◆ **Exercise description**: When you reach the line containing "Classify the orientation" in the entries below, please begin setting down lines exactly, stop only after the last one, and add nothing else.

Scene geometry reasoning data
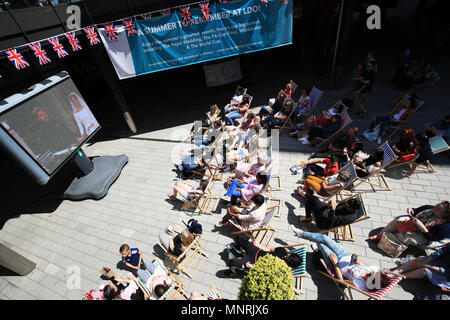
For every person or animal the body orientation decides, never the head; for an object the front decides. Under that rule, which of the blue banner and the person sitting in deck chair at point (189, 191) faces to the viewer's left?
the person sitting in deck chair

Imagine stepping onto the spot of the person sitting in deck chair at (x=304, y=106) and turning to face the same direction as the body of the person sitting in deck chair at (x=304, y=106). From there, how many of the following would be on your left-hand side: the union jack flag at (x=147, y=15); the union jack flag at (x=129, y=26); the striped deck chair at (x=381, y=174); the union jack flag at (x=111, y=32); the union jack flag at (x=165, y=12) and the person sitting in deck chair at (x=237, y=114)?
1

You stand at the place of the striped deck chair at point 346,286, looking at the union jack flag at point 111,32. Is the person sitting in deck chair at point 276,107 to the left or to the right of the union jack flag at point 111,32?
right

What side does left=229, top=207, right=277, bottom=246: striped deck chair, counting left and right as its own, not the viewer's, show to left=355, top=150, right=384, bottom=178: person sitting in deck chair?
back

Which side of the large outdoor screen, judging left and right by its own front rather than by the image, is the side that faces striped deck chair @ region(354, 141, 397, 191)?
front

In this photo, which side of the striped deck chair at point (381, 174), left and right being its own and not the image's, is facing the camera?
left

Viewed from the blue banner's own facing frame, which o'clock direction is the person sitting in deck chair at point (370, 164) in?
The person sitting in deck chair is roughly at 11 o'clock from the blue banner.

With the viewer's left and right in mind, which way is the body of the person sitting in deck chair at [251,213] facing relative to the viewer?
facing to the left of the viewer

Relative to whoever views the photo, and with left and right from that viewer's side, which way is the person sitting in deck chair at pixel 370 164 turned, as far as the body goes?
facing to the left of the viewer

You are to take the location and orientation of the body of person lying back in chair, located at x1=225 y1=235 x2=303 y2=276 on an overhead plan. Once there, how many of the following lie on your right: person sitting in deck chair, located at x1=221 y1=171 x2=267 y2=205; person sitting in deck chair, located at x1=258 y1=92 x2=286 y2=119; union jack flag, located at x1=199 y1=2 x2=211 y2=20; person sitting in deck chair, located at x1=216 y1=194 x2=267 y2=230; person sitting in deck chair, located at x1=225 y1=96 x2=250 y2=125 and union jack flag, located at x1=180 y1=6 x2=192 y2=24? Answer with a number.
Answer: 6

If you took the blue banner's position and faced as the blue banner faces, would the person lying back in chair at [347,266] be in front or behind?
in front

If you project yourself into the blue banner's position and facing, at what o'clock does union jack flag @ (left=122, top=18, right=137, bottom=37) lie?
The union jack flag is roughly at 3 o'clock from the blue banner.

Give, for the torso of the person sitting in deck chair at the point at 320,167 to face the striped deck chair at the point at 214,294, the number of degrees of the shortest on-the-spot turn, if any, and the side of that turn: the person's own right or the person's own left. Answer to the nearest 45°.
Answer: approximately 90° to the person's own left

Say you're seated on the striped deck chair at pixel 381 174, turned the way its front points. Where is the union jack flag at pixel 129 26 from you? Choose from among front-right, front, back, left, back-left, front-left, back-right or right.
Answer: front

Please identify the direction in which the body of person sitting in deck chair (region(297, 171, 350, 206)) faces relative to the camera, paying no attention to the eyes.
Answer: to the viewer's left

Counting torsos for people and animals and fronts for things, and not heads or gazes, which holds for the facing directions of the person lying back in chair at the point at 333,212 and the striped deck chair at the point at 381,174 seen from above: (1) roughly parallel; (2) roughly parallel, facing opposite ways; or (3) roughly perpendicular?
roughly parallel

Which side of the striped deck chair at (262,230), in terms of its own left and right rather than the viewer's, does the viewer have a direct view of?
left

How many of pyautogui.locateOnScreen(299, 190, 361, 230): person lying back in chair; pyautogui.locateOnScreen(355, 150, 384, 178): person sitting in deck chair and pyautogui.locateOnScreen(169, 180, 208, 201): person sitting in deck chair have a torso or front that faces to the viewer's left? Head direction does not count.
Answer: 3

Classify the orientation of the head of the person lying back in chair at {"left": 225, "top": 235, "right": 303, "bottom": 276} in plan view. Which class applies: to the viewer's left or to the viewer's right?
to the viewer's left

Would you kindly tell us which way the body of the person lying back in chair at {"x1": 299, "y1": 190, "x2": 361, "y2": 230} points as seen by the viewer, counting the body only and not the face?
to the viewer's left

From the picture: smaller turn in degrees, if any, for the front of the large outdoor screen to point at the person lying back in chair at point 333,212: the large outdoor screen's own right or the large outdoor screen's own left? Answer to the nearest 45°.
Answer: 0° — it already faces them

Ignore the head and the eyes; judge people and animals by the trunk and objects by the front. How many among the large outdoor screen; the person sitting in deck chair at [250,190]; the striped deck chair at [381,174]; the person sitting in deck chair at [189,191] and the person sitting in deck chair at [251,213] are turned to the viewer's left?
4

◆ **Answer to this exercise**:
Classify the orientation of the head of the person lying back in chair at {"left": 225, "top": 235, "right": 303, "bottom": 276} in plan view. Which class applies: to the viewer's left or to the viewer's right?
to the viewer's left

Would you kindly tell us which way the body of the person lying back in chair at {"x1": 299, "y1": 190, "x2": 361, "y2": 230} points as seen by the viewer, counting the body only and not the face?
to the viewer's left

From the picture: smaller turn in degrees, if any, for the front of the large outdoor screen to point at the person lying back in chair at point 333,212: the large outdoor screen's own right or the large outdoor screen's own left? Answer to the nearest 45°.
Answer: 0° — it already faces them

Ignore the head and the eyes; judge people and animals by the trunk and objects by the front. How many among the large outdoor screen; the person sitting in deck chair at [250,190]; the striped deck chair at [381,174]; the person sitting in deck chair at [189,191] and the person sitting in deck chair at [251,213] are turned to the viewer's left?
4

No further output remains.